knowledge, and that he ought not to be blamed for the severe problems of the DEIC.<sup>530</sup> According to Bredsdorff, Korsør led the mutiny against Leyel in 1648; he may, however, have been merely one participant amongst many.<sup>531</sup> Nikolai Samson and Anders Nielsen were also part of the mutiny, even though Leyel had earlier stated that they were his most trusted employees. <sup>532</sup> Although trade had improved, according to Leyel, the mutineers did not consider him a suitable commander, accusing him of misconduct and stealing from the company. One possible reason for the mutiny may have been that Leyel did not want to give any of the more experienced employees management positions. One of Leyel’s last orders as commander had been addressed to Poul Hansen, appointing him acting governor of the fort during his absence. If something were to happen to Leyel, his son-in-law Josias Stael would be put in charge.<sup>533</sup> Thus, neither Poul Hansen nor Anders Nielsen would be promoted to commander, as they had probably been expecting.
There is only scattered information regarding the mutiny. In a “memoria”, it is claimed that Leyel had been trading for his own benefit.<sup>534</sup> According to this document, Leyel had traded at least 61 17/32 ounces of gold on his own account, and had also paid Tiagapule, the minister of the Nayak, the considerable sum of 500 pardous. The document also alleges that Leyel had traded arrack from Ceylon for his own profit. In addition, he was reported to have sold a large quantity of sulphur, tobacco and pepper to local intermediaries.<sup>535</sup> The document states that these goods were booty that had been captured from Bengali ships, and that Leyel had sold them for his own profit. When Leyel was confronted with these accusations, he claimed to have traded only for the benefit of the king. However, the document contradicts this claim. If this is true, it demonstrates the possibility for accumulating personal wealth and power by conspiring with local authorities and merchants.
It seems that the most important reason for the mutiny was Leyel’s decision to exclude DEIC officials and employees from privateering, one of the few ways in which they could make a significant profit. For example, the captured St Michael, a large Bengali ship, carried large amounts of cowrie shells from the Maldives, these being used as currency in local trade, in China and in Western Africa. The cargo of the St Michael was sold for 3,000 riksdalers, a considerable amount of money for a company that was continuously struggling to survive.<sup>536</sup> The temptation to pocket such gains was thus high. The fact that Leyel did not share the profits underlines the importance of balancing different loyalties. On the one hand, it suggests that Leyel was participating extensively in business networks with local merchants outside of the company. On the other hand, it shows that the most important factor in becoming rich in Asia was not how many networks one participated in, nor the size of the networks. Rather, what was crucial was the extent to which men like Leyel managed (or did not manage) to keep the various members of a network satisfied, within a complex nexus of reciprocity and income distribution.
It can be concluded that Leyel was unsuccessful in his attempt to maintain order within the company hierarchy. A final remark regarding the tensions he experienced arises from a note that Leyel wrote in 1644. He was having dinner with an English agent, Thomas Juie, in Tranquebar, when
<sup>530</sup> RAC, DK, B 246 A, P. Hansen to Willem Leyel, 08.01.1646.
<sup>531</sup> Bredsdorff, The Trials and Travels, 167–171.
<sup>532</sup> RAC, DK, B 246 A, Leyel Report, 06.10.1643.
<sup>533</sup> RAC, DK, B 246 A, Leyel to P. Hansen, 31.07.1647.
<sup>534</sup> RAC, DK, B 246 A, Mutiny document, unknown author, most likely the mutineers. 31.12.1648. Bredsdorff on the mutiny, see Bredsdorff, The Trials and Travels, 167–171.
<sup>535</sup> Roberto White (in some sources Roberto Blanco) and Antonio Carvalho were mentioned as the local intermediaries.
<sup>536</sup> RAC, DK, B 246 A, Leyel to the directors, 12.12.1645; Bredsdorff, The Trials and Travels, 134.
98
※ ※ ※
§ **Task goal**: What this exercise asks for is an exact copy of all the records.

§ **Problem solution**:
knowledge, and that he ought not to be blamed for the severe problems of the DEIC.<sup>530</sup> According to Bredsdorff, Korsør led the mutiny against Leyel in 1648; he may, however, have been merely one participant amongst many.<sup>531</sup> Nikolai Samson and Anders Nielsen were also part of the mutiny, even though Leyel had earlier stated that they were his most trusted employees. <sup>532</sup> Although trade had improved, according to Leyel, the mutineers did not consider him a suitable commander, accusing him of misconduct and stealing from the company. One possible reason for the mutiny may have been that Leyel did not want to give any of the more experienced employees management positions. One of Leyel’s last orders as commander had been addressed to Poul Hansen, appointing him acting governor of the fort during his absence. If something were to happen to Leyel, his son-in-law Josias Stael would be put in charge.<sup>533</sup> Thus, neither Poul Hansen nor Anders Nielsen would be promoted to commander, as they had probably been expecting.
There is only scattered information regarding the mutiny. In a “memoria”, it is claimed that Leyel had been trading for his own benefit.<sup>534</sup> According to this document, Leyel had traded at least 61 17/32 ounces of gold on his own account, and had also paid Tiagapule, the minister of the Nayak, the considerable sum of 500 pardous. The document also alleges that Leyel had traded arrack from Ceylon for his own profit. In addition, he was reported to have sold a large quantity of sulphur, tobacco and pepper to local intermediaries.<sup>535</sup> The document states that these goods were booty that had been captured from Bengali ships, and that Leyel had sold them for his own profit. When Leyel was confronted with these accusations, he claimed to have traded only for the benefit of the king. However, the document contradicts this claim. If this is true, it demonstrates the possibility for accumulating personal wealth and power by conspiring with local authorities and merchants.
It seems that the most important reason for the mutiny was Leyel’s decision to exclude DEIC officials and employees from privateering, one of the few ways in which they could make a significant profit. For example, the captured St Michael, a large Bengali ship, carried large amounts of cowrie shells from the Maldives, these being used as currency in local trade, in China and in Western Africa. The cargo of the St Michael was sold for 3,000 riksdalers, a considerable amount of money for a company that was continuously struggling to survive.<sup>536</sup> The temptation to pocket such gains was thus high. The fact that Leyel did not share the profits underlines the importance of balancing different loyalties. On the one hand, it suggests that Leyel was participating extensively in business networks with local merchants outside of the company. On the other hand, it shows that the most important factor in becoming rich in Asia was not how many networks one participated in, nor the size of the networks. Rather, what was crucial was the extent to which men like Leyel managed (or did not manage) to keep the various members of a network satisfied, within a complex nexus of reciprocity and income distribution.
It can be concluded that Leyel was unsuccessful in his attempt to maintain order within the company hierarchy. A final remark regarding the tensions he experienced arises from a note that Leyel wrote in 1644. He was having dinner with an English agent, Thomas Juie, in Tranquebar, when
<sup>530</sup> RAC, DK, B 246 A, P. Hansen to Willem Leyel, 08.01.1646.
<sup>531</sup> Bredsdorff, The Trials and Travels, 167–171.
<sup>532</sup> RAC, DK, B 246 A, Leyel Report, 06.10.1643.
<sup>533</sup> RAC, DK, B 246 A, Leyel to P. Hansen, 31.07.1647.
<sup>534</sup> RAC, DK, B 246 A, Mutiny document, unknown author, most likely the mutineers. 31.12.1648. Bredsdorff on the mutiny, see Bredsdorff, The Trials and Travels, 167–171.
<sup>535</sup> Roberto White (in some sources Roberto Blanco) and Antonio Carvalho were mentioned as the local intermediaries.
<sup>536</sup> RAC, DK, B 246 A, Leyel to the directors, 12.12.1645; Bredsdorff, The Trials and Travels, 134.
98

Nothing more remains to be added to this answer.